Off-grid Solutions Will Electrify Africa

Off-grid solutions offer the potential for scalability without the costs associated with large grid-connected power projects.
Published: Thu 11 Jun 2015

Peter Ballinger, director of the Overseas Private Investment Corporation (OPIC), the U.S. government’s development finance institution, says that after years of funding large grid-connected projects it has become clear because of their costs that off-grid solutions are a cheaper alternative with greater potential for electrification.

Off-grid in Africa

In a studio interview at African Utility Week 2015, Ballinger draws a parallel with mobile telephony, saying this has taken off in Africa, with many people having catapulted over landlines to the extent that Africans are often more technologically advanced with their mobiles than are Americans.

“This is being replicated in the off-grid sector and rather than waiting for the grid to come to them, in areas with for example agriculture or small industry, off-grid solutions are being installed - and they really work.”

Regulatory challenge

Ballinger says the greatest risk for off-grid solutions is the absence of regulation. Investments are being made without knowledge of what regulations may be promulgated. The Power Africa initiative has a programme to work with governments and regulators to put in place a regulatory framework. This will be essential for the ‘second wave’ of investors, who are more likely to be local and will look to a framework to assure the viability of their investments.

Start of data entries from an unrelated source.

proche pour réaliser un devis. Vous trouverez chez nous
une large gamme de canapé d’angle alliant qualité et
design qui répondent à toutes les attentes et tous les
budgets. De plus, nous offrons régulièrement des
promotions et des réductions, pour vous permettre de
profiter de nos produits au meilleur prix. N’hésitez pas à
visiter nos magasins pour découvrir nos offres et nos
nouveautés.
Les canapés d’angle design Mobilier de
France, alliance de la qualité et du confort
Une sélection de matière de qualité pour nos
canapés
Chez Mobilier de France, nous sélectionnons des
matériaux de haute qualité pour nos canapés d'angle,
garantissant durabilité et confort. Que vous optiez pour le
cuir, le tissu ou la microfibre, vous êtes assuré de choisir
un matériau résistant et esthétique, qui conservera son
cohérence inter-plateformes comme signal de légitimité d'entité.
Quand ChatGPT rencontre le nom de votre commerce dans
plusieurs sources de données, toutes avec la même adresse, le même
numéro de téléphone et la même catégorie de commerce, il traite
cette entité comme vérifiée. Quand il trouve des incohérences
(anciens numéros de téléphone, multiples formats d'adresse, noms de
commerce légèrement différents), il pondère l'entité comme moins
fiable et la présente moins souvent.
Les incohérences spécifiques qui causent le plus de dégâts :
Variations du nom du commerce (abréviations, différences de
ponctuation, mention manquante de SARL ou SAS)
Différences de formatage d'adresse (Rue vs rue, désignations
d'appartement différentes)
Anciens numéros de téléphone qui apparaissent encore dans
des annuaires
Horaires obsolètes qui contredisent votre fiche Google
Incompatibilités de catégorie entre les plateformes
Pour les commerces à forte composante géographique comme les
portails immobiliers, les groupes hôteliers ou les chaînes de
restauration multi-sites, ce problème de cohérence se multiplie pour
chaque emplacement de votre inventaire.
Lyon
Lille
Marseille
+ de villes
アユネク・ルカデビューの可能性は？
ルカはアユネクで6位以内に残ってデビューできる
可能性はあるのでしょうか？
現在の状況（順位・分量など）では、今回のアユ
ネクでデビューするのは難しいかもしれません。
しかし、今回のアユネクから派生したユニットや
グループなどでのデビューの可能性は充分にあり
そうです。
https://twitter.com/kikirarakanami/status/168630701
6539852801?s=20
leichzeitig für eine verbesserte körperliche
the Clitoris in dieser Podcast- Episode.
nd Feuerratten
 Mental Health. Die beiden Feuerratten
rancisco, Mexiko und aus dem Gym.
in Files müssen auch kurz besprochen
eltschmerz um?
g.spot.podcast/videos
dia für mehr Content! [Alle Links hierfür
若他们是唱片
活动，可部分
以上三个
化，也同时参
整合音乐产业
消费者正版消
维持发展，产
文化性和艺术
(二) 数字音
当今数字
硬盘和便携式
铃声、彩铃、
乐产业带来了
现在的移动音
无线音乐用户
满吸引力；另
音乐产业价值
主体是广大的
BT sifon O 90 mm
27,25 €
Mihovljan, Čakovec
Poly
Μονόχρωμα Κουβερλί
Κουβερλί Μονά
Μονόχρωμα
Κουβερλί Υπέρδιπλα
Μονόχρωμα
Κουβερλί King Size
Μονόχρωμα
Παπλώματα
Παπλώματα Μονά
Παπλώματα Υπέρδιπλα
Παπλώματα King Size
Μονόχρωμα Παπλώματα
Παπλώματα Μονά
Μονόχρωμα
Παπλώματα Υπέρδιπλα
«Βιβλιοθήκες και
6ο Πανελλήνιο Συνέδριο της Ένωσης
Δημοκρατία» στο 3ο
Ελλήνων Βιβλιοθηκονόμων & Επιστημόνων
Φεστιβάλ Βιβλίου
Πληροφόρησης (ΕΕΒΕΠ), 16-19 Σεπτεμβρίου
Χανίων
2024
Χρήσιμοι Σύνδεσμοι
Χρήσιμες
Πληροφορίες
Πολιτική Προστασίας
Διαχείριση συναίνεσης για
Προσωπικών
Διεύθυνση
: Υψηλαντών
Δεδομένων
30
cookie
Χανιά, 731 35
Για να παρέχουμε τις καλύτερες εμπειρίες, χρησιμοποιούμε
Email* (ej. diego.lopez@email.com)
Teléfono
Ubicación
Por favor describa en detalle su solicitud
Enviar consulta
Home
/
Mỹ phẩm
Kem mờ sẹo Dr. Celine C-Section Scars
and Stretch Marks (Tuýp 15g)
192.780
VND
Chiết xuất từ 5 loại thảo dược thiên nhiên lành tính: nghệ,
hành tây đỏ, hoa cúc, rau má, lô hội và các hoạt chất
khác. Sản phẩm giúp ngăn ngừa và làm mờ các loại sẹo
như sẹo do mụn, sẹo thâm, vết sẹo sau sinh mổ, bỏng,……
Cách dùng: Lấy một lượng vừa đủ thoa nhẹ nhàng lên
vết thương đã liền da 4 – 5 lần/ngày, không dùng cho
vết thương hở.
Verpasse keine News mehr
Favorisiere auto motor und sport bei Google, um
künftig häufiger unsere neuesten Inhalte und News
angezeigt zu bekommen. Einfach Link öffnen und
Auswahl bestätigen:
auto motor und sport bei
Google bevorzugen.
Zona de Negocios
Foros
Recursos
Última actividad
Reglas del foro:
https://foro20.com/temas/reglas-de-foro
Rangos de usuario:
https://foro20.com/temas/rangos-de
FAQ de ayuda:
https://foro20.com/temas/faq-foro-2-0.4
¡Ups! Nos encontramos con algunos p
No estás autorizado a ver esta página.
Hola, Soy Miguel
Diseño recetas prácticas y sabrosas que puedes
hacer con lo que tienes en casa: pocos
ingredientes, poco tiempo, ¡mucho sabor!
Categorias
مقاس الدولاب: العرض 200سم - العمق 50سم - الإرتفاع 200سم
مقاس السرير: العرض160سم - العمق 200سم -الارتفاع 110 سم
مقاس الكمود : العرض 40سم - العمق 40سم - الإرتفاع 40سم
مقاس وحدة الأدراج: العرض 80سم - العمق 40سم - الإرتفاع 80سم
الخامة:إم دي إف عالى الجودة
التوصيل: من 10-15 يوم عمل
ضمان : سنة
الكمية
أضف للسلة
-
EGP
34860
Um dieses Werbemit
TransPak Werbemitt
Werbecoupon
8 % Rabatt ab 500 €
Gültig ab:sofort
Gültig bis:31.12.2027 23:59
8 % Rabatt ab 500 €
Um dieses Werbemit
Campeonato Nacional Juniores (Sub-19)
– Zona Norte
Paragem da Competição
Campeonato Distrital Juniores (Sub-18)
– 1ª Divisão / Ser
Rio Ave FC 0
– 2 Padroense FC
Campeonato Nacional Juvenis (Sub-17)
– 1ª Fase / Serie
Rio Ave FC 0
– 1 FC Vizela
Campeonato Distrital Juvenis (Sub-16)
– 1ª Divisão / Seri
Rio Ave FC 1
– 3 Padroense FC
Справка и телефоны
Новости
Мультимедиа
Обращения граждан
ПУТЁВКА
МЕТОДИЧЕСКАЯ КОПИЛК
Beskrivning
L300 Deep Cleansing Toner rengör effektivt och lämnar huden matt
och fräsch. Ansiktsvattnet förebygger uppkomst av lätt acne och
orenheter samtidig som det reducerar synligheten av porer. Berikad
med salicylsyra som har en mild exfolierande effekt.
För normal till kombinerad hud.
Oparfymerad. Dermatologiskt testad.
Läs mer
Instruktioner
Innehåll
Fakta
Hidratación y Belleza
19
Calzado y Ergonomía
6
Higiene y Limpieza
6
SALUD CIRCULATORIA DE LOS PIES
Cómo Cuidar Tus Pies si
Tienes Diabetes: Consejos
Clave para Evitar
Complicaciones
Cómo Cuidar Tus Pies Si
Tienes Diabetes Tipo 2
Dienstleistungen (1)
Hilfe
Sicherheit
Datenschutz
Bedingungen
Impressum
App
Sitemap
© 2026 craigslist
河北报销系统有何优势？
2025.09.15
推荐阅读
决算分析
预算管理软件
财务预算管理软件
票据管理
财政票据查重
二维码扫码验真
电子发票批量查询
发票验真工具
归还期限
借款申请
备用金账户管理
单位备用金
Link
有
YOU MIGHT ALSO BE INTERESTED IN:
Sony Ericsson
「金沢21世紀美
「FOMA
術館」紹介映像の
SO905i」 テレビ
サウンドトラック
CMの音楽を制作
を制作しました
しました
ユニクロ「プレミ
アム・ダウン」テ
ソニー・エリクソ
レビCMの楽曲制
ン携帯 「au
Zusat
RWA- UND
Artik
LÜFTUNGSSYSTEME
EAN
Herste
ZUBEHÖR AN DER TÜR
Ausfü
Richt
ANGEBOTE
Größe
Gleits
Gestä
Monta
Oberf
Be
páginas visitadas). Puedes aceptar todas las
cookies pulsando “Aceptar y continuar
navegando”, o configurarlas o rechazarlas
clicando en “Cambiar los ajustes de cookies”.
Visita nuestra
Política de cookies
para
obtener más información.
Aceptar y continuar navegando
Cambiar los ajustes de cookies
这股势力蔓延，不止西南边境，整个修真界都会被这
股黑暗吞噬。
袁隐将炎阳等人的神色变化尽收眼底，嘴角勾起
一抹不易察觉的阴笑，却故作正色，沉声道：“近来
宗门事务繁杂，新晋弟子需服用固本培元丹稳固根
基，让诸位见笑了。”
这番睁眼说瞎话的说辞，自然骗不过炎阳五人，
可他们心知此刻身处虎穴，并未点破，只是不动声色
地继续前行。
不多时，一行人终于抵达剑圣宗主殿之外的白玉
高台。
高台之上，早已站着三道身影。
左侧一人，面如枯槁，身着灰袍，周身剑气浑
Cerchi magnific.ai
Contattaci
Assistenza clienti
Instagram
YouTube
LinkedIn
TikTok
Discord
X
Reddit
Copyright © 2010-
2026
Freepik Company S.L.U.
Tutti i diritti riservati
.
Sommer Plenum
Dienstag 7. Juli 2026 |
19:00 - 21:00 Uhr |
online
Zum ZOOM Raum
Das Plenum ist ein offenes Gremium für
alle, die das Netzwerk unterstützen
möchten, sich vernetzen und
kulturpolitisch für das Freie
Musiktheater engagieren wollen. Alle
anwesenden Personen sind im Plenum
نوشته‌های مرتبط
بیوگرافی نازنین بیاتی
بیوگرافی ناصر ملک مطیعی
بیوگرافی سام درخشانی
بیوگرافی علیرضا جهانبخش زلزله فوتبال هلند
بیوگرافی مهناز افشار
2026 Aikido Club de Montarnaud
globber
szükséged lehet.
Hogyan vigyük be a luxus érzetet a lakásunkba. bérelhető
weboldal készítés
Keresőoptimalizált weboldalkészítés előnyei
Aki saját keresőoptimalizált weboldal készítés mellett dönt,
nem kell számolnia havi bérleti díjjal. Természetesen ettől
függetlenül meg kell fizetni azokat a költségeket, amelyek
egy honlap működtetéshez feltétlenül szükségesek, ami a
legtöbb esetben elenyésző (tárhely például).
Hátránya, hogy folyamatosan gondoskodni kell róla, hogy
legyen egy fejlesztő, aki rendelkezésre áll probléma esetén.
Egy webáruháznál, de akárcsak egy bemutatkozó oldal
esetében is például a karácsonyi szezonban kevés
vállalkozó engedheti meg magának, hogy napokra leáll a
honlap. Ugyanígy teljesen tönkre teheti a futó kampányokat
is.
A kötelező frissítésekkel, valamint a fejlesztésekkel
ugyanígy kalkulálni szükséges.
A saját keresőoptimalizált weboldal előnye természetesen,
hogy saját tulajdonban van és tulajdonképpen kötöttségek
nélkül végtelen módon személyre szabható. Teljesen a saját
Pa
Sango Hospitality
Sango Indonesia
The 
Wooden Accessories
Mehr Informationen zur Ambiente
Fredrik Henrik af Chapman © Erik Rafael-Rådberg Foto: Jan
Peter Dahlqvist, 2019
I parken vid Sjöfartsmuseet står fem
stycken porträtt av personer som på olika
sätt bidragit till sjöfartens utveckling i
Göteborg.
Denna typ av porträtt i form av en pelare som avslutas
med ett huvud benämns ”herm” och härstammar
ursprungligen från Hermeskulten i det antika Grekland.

Notably, payment is not a major risk, Ballinger notes. He says in his experience people who have previously not had power supply will pay for it when it is delivered. In any event this risk can be mitigated by prepayment.


OPIC in Africa

Ballinger says that OPIC is interested in working with investors on solutions that can scale up to villages across a region or country, rather than on solutions for just one village.

As an example he cites Husk Power Systems in India, which was funded initially by OPIC. This initiative is focused on converting rice husks to energy and is currently working with around 300 villages.

“Such solutions can potentially create mini-grids which can be connected without necessarily connecting to the national grid,” says Ballinger.